Cronache

La promessa dell'atletica? Immigrato in Italia con un barcone

Classe '98, proviene dal Gambia. Nfamara Njie è ormai più che una promessa

La promessa dell'atletica? Immigrato in Italia con un barcone

Arrivato tre anni fa su un barcone, ha corso come tanti il rischio di perdere la vita il giovane 18enne Nfamara Njie. Ma la corsa, per destino e vocazione, lo chiamava sulla terraferma, sulle coste di quella Sicilia raggiunta tra mille pericoli e poi a San Cesario, in Puglia, in provincia di Lecce, dove fu trasferito, nel racconto riportato dal Quotidiano di Puglia.

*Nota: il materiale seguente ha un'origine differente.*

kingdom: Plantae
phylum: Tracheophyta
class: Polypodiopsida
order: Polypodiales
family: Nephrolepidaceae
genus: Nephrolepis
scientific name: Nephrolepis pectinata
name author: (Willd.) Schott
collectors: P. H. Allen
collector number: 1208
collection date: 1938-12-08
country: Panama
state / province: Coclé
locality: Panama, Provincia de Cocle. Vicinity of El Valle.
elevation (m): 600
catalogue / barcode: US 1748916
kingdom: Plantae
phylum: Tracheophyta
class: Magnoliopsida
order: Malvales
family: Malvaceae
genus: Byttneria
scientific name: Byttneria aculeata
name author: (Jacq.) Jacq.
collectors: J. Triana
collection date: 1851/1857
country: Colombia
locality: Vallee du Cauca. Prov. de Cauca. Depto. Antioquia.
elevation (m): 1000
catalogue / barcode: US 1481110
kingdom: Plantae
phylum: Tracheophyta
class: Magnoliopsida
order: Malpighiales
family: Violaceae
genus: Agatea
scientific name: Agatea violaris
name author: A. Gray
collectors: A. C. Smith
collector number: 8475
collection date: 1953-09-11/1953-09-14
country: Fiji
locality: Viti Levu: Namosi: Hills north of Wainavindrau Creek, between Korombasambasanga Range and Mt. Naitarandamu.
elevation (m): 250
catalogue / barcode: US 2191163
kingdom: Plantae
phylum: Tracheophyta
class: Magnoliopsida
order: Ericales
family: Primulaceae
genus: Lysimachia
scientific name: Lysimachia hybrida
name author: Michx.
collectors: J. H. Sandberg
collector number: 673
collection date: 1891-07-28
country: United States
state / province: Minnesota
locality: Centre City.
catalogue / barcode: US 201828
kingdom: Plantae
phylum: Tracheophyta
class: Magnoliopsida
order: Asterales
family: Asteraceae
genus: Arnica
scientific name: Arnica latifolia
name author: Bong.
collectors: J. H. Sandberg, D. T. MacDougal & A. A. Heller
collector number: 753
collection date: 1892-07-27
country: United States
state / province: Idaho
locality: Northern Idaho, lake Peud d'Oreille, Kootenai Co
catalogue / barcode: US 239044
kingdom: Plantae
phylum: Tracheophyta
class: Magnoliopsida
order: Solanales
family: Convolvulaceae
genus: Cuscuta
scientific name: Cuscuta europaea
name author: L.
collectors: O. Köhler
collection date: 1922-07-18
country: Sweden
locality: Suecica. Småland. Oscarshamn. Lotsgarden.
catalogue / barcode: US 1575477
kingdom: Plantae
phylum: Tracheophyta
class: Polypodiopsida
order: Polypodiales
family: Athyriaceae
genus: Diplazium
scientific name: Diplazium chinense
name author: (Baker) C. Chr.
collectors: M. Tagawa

Già campione italiano nei 10mila metri su strada, Nfamara Njie, originario del Gambia, quest'anno ha vinto la maratona di Brindisi (la stracittadina organizzata dall'Amatori Atletica del capoluogo pugliese) battendo 801 atleti partecipanti. Le doti principali del ragazzo d'Africa, che ricorda per certi versi addirittura "Un ragazzo di Calabria", lo straordinario film di Luigi Comencini, sono quelle delle grandi "antilopi" africane: la resistenza, oltre alla velocità.

“Sabato correrà a Foligno, in provincia di Perugia, per conquistare un altro titolo”, ha dichiarato al giornale salentino, il suo allenatore, Gianmarco Buttazzo. Secondo le dichiarazioni del presidente dell'associazione sportiva “Tre Casali”, Gigi Renis, con cui Njie lo scorso anno ha vinto la prima gara in Sicilia, appena arrivato in Italia alla domanda “cosa sai fare” lui rispondeva solo “correre, correre”.

Classe 1998, il nome di Nfamara Njie è già sul sito della Fidal, la Federazione di Atletica Leggera. Nella categoria mezzofondista i suoi punteggi promettono bene nelle gare a cui ha partecipato in tutta Italia. 10Mila metri, corsi in 30:03.77 a Castelporziano; 5mila metri, corsi in 14:25.1 a Cosenza; 3mila metri, corsi in 8:32.8 a Lecce e, per finire, i 1500 metri col tempo di 3:57.38 a Milano.

Insomma una promessa per l'atletica leggera. Con con la maglia italiana. Magari guardando alle prossime olimpiadi di Tokyo 2020.
La sua corsa intanto continua verso un traguardo più grande, quello di una vita dignitosa.

A dargli le ali il sapore della libertà e quel senso di rivincita sano, competitivo ma mai sleale, cattivo che solo lo sport sano può insegnare.